The Staudts sell their hogs to a processing plant 80 miles from the farm. The plant operates buying stations around the state, and one of these is only three miles from the Staudts’ farm.

Finding New Efficiencies

Crops on this farm are also more profitable because Staudt has the habit of always finding ways to improve efficiency. This led him to try ridge-till farming in 1987. Ridge tillage is a system whereby rows are formed into ridges during cultivation. These ridges are usually maintained from year to year, and crops are planted into the top of the elevated rows. The ridges run the length of a field and, in Staudt’s case, are 12-inches wide on the top and 18-inches wide in the valleys, for a total of 30- inches between rows.

Ridge-tilled soybeans.

Research shows that in many field conditions ridge-tilling can maintain or improve yields of corn and soybeans while reducing soil loss, labor, and machinery costs. The sweeps on the Staudt’s row-crop cultivator are fitted with wings which pile the soil to either side, forming the ridges. Each seed opener on their planter is fitted with a ridge cleaner, a tool that removes crop residue and an inch of soil on top of the ridge during planting. The seed is placed into this clearing.

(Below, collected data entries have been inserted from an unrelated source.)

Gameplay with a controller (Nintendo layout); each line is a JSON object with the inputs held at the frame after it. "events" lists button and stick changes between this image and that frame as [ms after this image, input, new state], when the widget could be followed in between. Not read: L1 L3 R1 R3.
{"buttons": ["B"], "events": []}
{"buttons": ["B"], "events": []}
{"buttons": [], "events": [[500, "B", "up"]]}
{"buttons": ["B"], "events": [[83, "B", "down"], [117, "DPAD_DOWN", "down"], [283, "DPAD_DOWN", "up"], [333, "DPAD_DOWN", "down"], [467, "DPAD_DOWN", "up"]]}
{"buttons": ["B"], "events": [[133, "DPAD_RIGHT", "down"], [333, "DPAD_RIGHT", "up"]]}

“We’re well pleased with the seed-to-soil contact in this system,” Staudt said. “The seed is always planted into firm soil, the soil is not lumpy, and it’s not compacted. Because the ridge is elevated, it provides the seedbed with good drainage.” The ridge also warms up rapidly in spring, permitting seeding at an earlier date than in conventionally tilled fields.

“After seeding, we do two cultivations. The first one is done, when the crop is four to eight-inches tall, to simply kill weeds, so the shanks have no attachments. But for the second cultivation, three to four weeks after the first, we add the attachments so ridges can be rebuilt. Rebuilding is necessary because seeding and cultivating the emerging crop for the first time can reduce the ridges to some extent.” The fields are not tilled after harvest, so stubble is left to trap snow for moisture and to protect the soil from wind erosion.

Save On Chemicals

Chemical use is also reduced by ridge till. A banded pre-emergent herbicide is applied one time at planting. A sprayer attached to the planter puts down the herbicide in a 12 to 15-inch wide area over the planting zone. Any post-emergent spraying is also banded over the crop rows.

“We like ridge till because it protects our soil from wind and water erosion,” Dennis said. “In addition, it saves three tillage operations, two in spring and one in fall, on our corn ground. It saves two tillage trips on our soybeans.”

Ridge till farming has maintained yields while reducing costs. “Because ridge till lets us band herbicides, we can save $17 an acre. We’re able to save an extra $15 an acre by making fewer tillage trips around the field.”

Professional Singing

Surprisingly, here is a successful farmer who actually has time to pursue off-farm interests. Dennis sings in a professional barbershop quartet known as Surround Sound. The group performs up to 30 times a year throughout Iowa and nearby states. The quartet practices one evening every other week. Dennis also directs two church choirs.

Dennis Staudt raises hogs, corn, and soybeans on the Iowa farm that has been in his family since 1877.

When he is traveling with the quartet, Patty takes over work on the farm. But she still finds a way to pursue her own interests, singing in the church choir and serving as a local 4-H leader working with young people in livestock, horticulture, food, and nutrition projects.

“I enjoy working at home,” Patty said. “I feel my work is useful, whether it’s in the house, in the garden, or helping with the farm chores. And I like being able to follow our kids to their different activities. The life we live on our farm has been built by design. We decided from the very beginning that we wanted to build a good life for ourselves here. And the life we have on this farm has been good.”